There’s more. In their budget last month, the Liberals created two new income-tax brackets. The effect would be to raise millions more from higher-income earners. In its platform, the NDP went after the wealthy as well, promising to raise income taxes by one percentage point on those earning more than $220,000 per year, and two percentage points on those earning north of $300,000 per year. The NDP would also come after those who buy expensive cars, putting an additional tax on vehicles costing more than $90,000.

On child care, the Liberals are offering free daycare for all children between the ages of two and a half and kindergarten age. The NDP would make daycare free for all children below kindergarten age from families earning less than $40,000 a year and then charge an average of $12 a day for the kids of those earning more. (The higher the income, the more people would pay, although the party is still working out the details.)

In previous years, the NDP’s intense connection with and loyalty to the union movement might have created a significant difference between the two parties, but not anymore. The Liberals under Wynne have moved to the left to ensure deeper ties to the union movement, having even gone so far as to create a new provincial agency responsible for overseeing home care, and then to give the entire job to the Service Employees International Union. Some have alleged that the SEIU has therefore promised to put thousands of boots on the ground for the government in the upcoming election campaign. (Sharleen Stewart, president of SEIU’s health-care division says “The idea that [union members] are all going to volunteer for any one political party is silly.”)

Yes, there are still some significant differences between the parties. The Liberals sold off 53 per cent of Hydro One; the NDP proposes to buy back all those shares to put the utility entirely back in public hands.

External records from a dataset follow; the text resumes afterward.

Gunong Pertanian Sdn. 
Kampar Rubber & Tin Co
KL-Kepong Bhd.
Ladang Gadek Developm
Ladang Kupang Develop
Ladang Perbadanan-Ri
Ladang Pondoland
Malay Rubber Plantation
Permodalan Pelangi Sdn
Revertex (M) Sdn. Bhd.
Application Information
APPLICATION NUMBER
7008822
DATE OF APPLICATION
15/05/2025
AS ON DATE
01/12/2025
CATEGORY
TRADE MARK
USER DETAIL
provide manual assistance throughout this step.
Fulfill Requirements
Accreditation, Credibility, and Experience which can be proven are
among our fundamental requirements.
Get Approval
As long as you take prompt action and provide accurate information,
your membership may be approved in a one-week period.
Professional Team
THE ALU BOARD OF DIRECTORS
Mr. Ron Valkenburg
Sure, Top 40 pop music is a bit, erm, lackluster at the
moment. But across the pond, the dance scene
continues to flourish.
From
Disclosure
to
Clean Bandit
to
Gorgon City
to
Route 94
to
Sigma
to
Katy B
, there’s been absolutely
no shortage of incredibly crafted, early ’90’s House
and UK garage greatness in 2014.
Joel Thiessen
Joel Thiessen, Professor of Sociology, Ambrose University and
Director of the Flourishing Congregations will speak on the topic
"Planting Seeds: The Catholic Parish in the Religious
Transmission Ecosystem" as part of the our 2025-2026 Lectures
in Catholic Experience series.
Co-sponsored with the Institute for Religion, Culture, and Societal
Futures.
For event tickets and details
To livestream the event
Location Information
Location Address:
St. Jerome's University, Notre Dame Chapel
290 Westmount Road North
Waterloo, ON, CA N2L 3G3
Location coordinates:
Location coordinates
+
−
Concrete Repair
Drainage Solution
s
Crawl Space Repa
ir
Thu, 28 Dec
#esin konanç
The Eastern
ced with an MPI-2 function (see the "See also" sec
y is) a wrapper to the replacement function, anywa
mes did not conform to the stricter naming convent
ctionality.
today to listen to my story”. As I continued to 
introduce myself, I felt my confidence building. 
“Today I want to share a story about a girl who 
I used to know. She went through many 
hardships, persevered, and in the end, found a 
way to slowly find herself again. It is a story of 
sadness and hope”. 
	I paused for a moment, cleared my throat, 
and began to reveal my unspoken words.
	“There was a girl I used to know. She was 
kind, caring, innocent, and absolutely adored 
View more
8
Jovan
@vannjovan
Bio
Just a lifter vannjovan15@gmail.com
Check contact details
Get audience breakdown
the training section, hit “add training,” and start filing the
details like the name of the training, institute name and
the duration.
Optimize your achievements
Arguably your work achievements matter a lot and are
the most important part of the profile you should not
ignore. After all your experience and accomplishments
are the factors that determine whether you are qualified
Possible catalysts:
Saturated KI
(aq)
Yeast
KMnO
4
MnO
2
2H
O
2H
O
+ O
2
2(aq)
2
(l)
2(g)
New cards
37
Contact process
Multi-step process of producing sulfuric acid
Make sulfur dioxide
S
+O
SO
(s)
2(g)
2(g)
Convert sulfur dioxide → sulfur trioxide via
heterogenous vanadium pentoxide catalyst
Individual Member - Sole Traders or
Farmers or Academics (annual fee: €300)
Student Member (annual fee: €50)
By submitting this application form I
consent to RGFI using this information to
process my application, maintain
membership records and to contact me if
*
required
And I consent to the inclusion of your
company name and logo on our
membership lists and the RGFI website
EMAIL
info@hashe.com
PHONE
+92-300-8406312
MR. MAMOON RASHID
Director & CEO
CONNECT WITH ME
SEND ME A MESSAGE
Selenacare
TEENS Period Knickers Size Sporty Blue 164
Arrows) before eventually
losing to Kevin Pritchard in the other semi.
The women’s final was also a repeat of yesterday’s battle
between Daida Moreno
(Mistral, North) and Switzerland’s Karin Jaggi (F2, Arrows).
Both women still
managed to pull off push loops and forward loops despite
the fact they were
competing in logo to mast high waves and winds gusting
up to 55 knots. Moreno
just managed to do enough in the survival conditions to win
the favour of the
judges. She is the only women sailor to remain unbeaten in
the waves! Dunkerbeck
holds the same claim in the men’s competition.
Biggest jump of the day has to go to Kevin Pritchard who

And while the Liberals have used public-private partnerships to build some of their most significant infrastructure projects, such as hospitals and public transit, the NDP would put those projects entirely on the province’s books, the idea being that those projects would be cheaper if the profit motive were eliminated and cheaper borrowing costs were negotiated.

It should also be said that Liberal and NDP members will argue that the policy differences I’ve outlined are much bigger than I’m suggesting. That might be true if you’re a wonk who’s steeped in the details. But how different are these policies really going to seem to the average voter?

What do the Tories make of all of this? They’re probably confident that they’ll be laughing all the way to the finish line. If they’re able to keep the centre-right vote all to themselves while the other two parties split the left-wing vote, the PCs will win elections 10 times out of 10 — as they did for 42 straight years.

After all, if one of the biggest differences between Liberals and New Democrats is one and a half points on the corporate income-tax rate (the Liberals would leave it where it is at 11.5 per cent, while the NDP would raise it to 13 per cent). Is that really a difference big enough to fight over while the Tories roll past both of them and into office?